▶ **Exercise prompt**:
In the entries below, spot each line with the word "experimental" and copy it.
═════ Given records
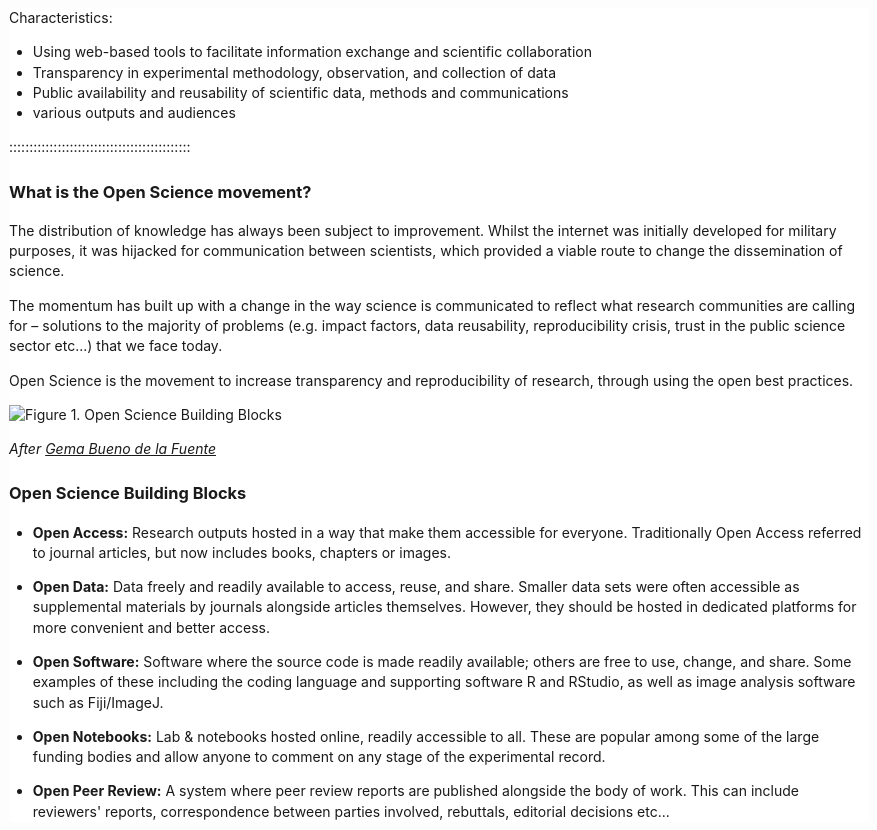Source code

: Characteristics:

* Using web-based tools to facilitate information exchange and scientific collaboration
* Transparency in experimental methodology, observation, and collection of data
* Public availability and reusability of scientific data, methods and communications
* various outputs and audiences

:::::::::::::::::::::::::::::::::::::::::::::



### What is the Open Science movement?


The distribution of knowledge has always been subject to improvement.
Whilst the internet was initially developed for
military purposes, it was hijacked for communication between scientists, which provided a viable route to change the
dissemination of science.

The momentum has built up with a change in the way science is communicated to reflect what
research communities are calling for – solutions to the majority of problems (e.g. impact factors, data reusability,
reproducibility crisis, trust in the public science sector etc...) that we face today.

Open Science is the movement to increase transparency and reproducibility of research, through using
the open best practices.


![Figure 1. Open Science Building Blocks](../fig/OpenScienceBuildingBlocks.jpg)

*After [Gema Bueno de la Fuente](https://www.fosteropenscience.eu/content/what-open-science-introduction)*

### Open Science Building Blocks

* **Open Access:** Research outputs hosted in a way that make them accessible for everyone. Traditionally Open Access
  referred to journal articles, but now includes books, chapters or images.

* **Open Data:** Data freely and readily available to access, reuse, and share.
  Smaller data sets were often accessible as
  supplemental materials by journals alongside articles themselves.
  However, they should be hosted in dedicated platforms for
  more convenient and better access.

* **Open Software:** Software where the source code is made readily available;
  others are free to use, change, and
  share. Some examples of these including the coding language and supporting software R and RStudio,
  as well as image analysis software such as Fiji/ImageJ.

* **Open Notebooks:** Lab & notebooks hosted online, readily accessible to all. These are popular among some of the
  large funding bodies and allow anyone to comment on any stage of the experimental record.

* **Open Peer Review:** A system where peer review reports are published alongside the body of work. This can include
  reviewers' reports, correspondence between parties involved, rebuttals, editorial decisions etc...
══════════
▶ **Task solution**:
* Transparency in experimental methodology, observation, and collection of data
  large funding bodies and allow anyone to comment on any stage of the experimental record.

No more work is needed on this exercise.